Lantas, apakah pemilik/pengelola obyek vital nasional sudah mempersiapkan rencana pemulihan dan kelangsungan bila fungsi prioritasnya terganggu? Dan seberapa tangguhkah pemilik/pengelola obyek vital nasional menghadapi gangguan yang seringnya tidak terduga? Padahal dampak yang ditimbulkan akibat ketiadaan pasokan barang/jasa dari pengelola/pemilik obyek vital tersebut sangat besar bagi masyarakat, atau bahkan bagi perekonomian, keamanan, dan kedaulatan negara.
Memang, sejumlah tindakan mitigasi risiko telah dilakukan untuk mencegah terjadinya gangguan pada instalasi objek vital nasional, semisal diterapkannya standar kualitas ataupun standar sistem kesehatan dan keselamatan kerja (SMK3). Tetapi, bencana itu sering terjadi di luar kapasitas manusia untuk mengendalikannya. Sehingga juga perlu dipastikan tersedianya pengendalian yang memadai untuk dampak yang ditimbulkan oleh gangguan tersebut, agar fungsi obyek vital nasional tersebut untuk pelayanan, keamanan dan kedaulatan negara bisa tetap berjalan. Pengendalian atas dampak terjadinya gangguan terhadap fungsi obyek vital nasional ini menjadi disiplin ilmu Business Continuity Management System (BCMS) yang kemudian oleh Badan Standardisasi Nasional (BSN) diadopsi menjadi Sistem Manajemen Kelangsungan Usaha (SMKU) sebagaimana diatur dalam SNI (Standar Nasional Indonesia) ISO 22301.
Karena kian banyaknya pemilik/pengelola obyek vital nasional yang belum mengelola dampak dari sebuah gangguan, dan masih minimnya kesadaran untuk menerapkan SMKU di Indonesia, maka sudah selayaknya Pemerintah mengambil sikap yang tegas untuk memastikan seluruh obyek vital nasional memiliki SMKU. Karena, dampak yang ditimbulkan oleh gangguan obyek vital nasional bukan hanya bagi pemilik/pengelola obyek vital nasional tersebut, tetapi juga dirasakan oleh masyarakat dan perekonomian negara secara luas.
Ketahanan obyek vital nasional hanya bisa dibangun dengan tata kelola risiko secara benar.
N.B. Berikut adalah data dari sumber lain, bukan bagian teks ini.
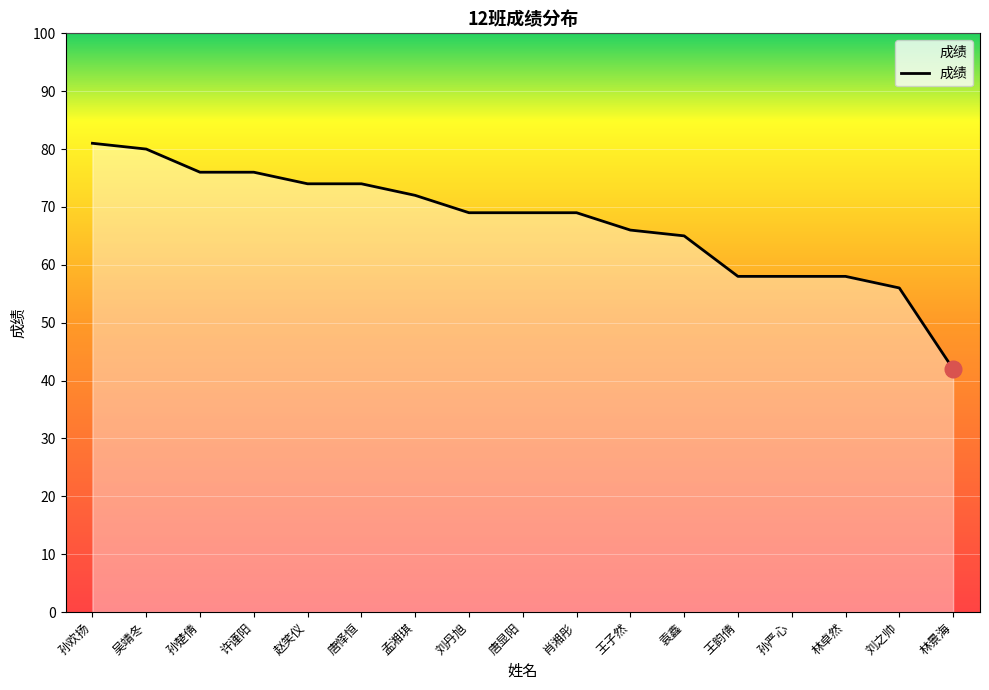

The value at 刘之帅 is 25. True or false?

False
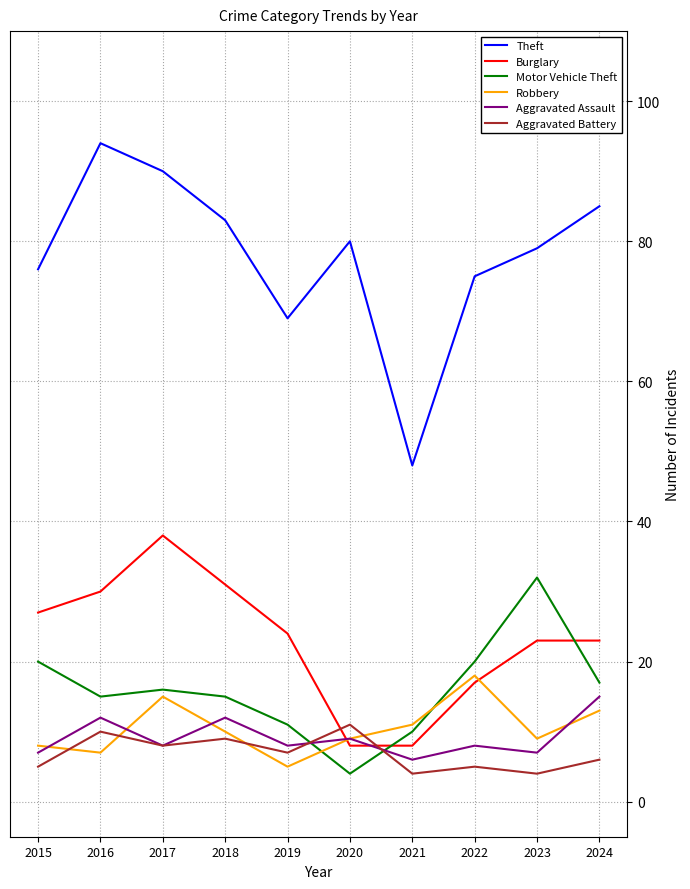

Between 2018 and 2019, which series saw the biggest shift?

Theft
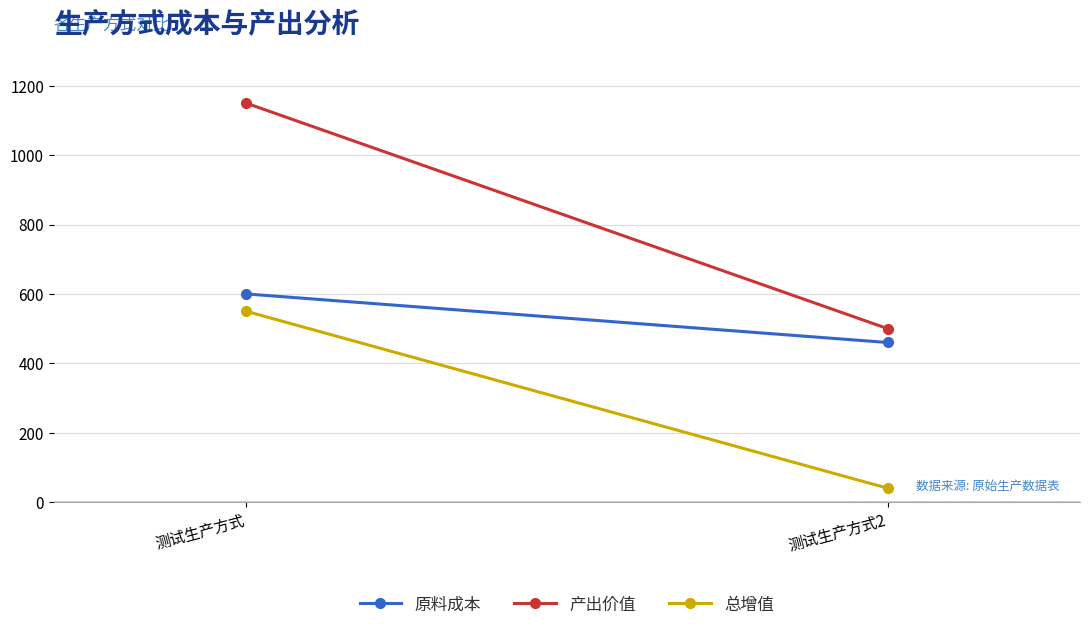

What is the sum of all 总增值 values?

590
SMKU adalah salah satu tata kelola risiko yang wajib diterapkan oleh organisasi yang ingin menyelamatkan pencapaian sasarannya, terlebih kelangsungan obyek vital nasional.
Secara keseluruhan, membangun ketahanan obyek vital nasional adalah langkah strategis untuk menjaga kelangsungan, keamanan, dan kedaulatan suatu negara. Upaya ini perlu melibatkan kerjasama antara pemerintah, sektor swasta, dan masyarakat secara menyeluruh dan terintegrasi, guna mengidentifikasi obyek vital, meningkatkan ketangguhan infrastruktur, dan menerapkan langkah-langkah preventif yang diperlukan untuk melindungi aset dan kepentingan nasional. Dengan demikian, negara dapat lebih siap menghadapi tantangan masa depan dan mencapai kesejahteraan bagi seluruh rakyatnya.